Problem: Return, from the lines below, each one that includes the word "nous".

Source material:
####################
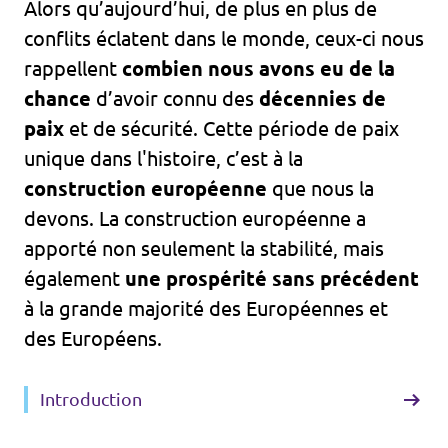
Alors qu’aujourd’hui, de plus en plus de
conflits éclatent dans le monde, ceux-ci nous
rappellent
combien nous avons eu de la
chance
d’avoir connu des
décennies de
paix
et de sécurité. Cette période de paix
unique dans l'histoire, c’est à la
construction européenne
que nous la
devons. La construction européenne a
apporté non seulement la stabilité, mais
également
une prospérité sans précédent
à la grande majorité des Européennes et
des Européens.
Introduction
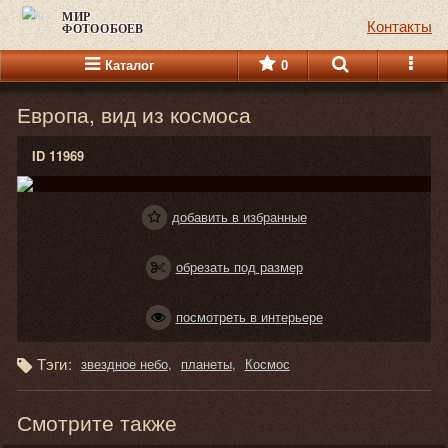
МИР
Контакты
ФОТООБОЕВ
Каталог
0
Европа, вид из космоса
ID 11969
добавить в избранные
обрезать под размер
посмотреть в интерьере
Тэги:
звездное небо
планеты
Космос
Смотрите также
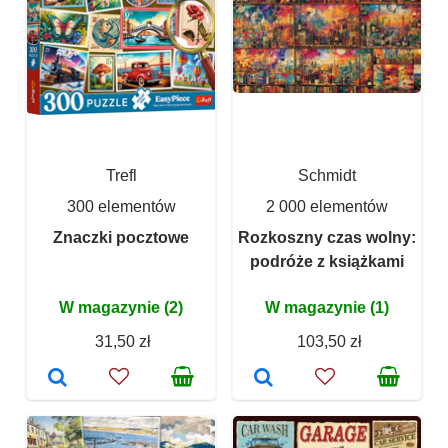
Trefl
Schmidt
300 elementów
2 000 elementów
Znaczki pocztowe
Rozkoszny czas wolny:
podróże z książkami
W magazynie (2)
W magazynie (1)
31,50 zł
103,50 zł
####################
Answer space:
conflits éclatent dans le monde, ceux-ci nous
combien nous avons eu de la
que nous la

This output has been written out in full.